- **Exercise instructions**
Write out the lines of the records below again, replacing "scientific name" with "binomial name" and changing nothing else. Omit the pictures from your answer.

* begin Given records *

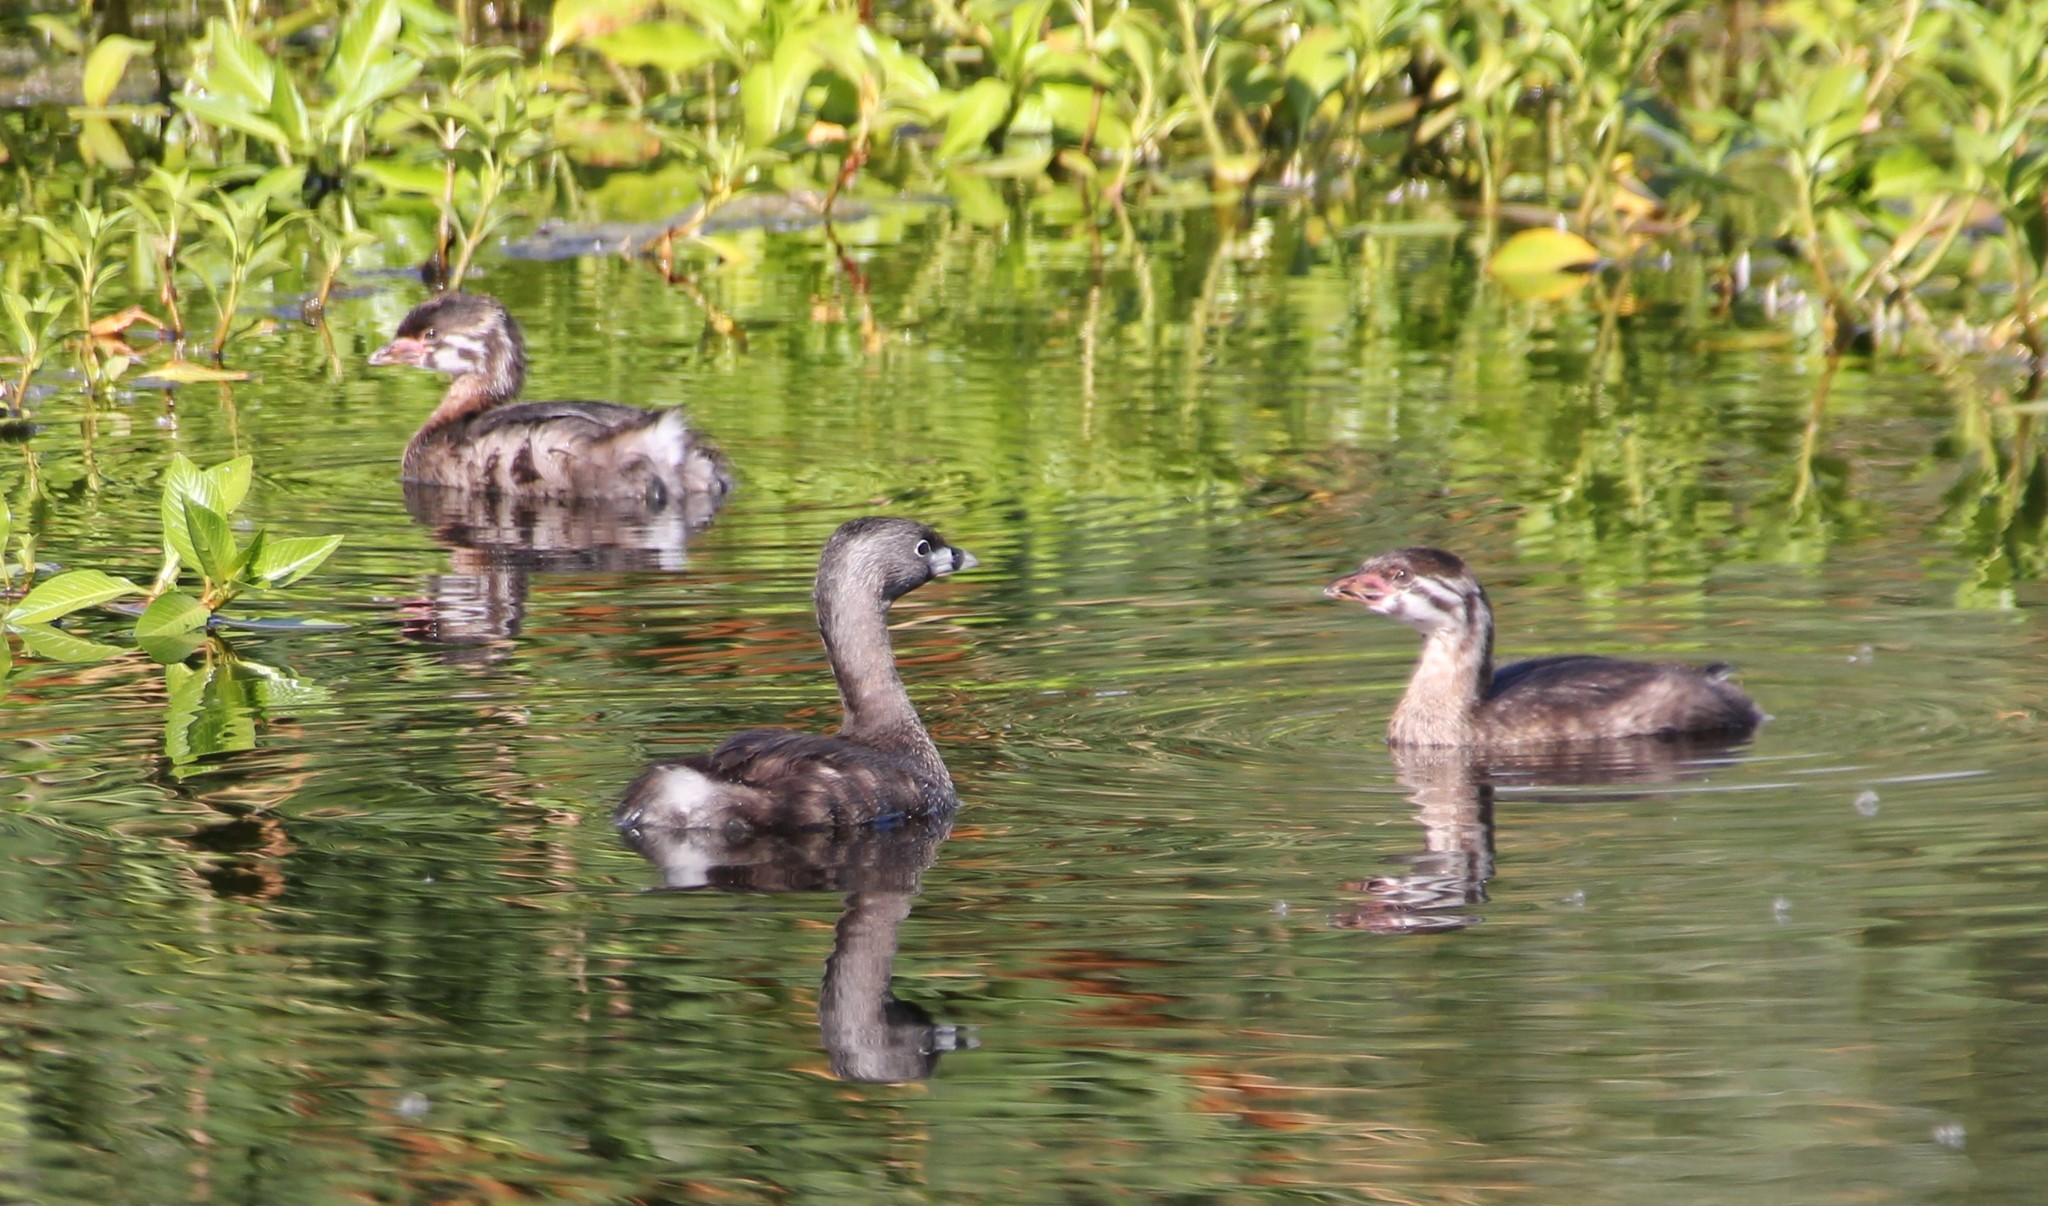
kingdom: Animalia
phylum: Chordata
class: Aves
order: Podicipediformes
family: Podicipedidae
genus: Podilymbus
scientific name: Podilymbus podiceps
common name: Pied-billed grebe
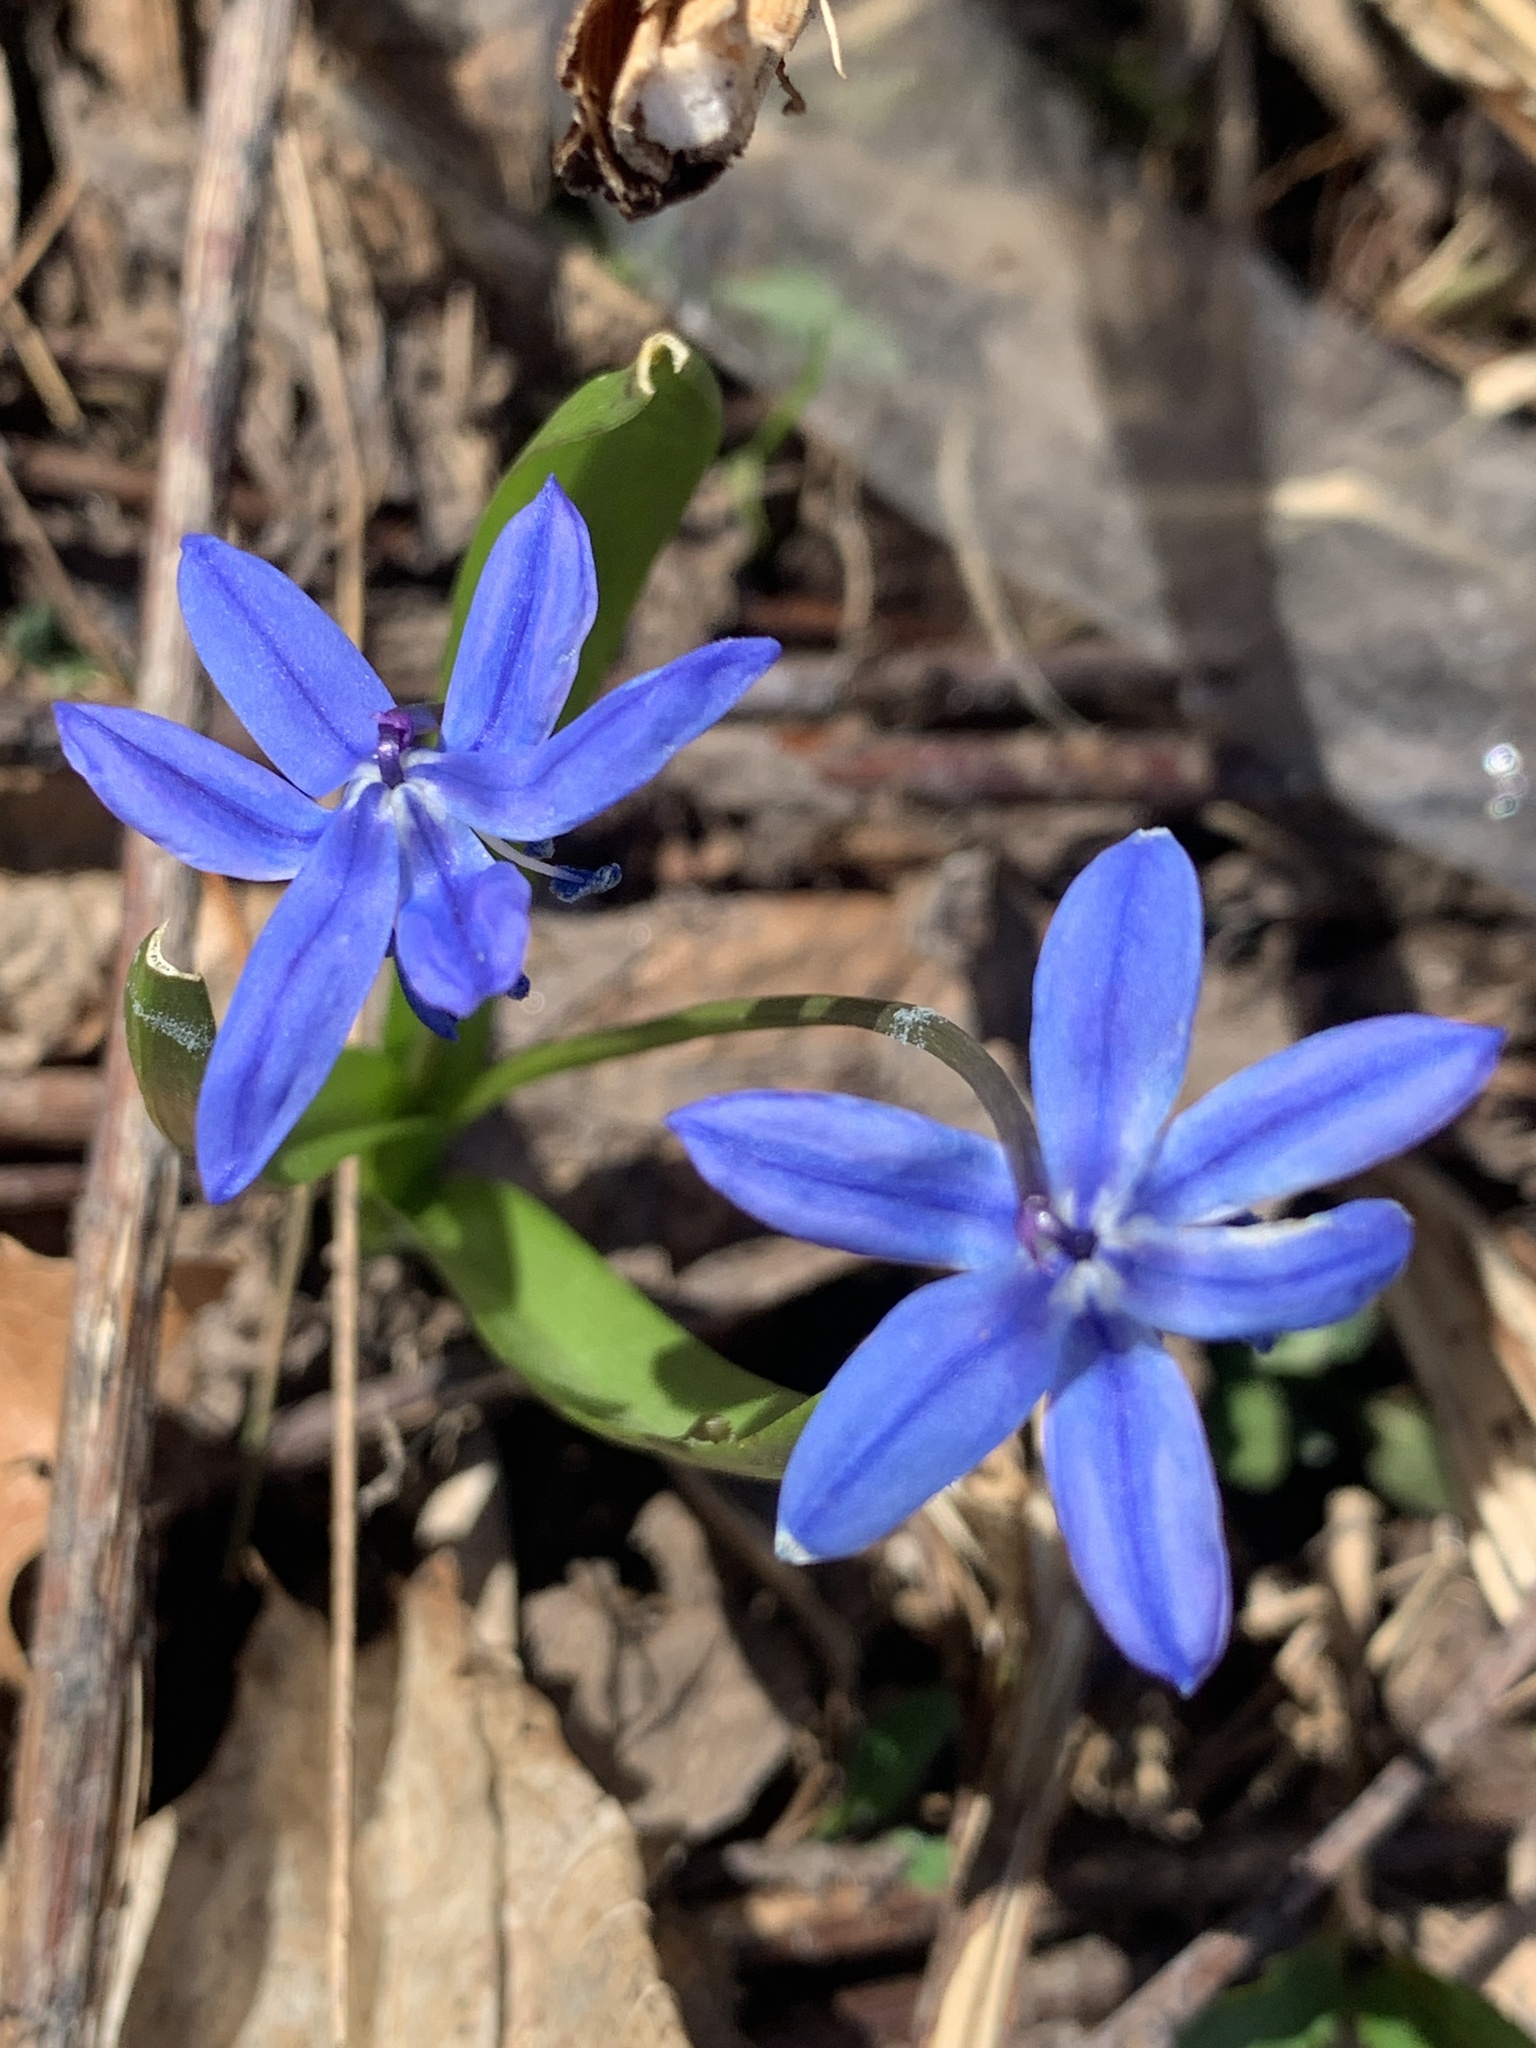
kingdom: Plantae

* end Given records *

- **Answer to the exercise**
kingdom: Animalia
phylum: Chordata
class: Aves
order: Podicipediformes
family: Podicipedidae
genus: Podilymbus
binomial name: Podilymbus podiceps
common name: Pied-billed grebe
kingdom: Plantae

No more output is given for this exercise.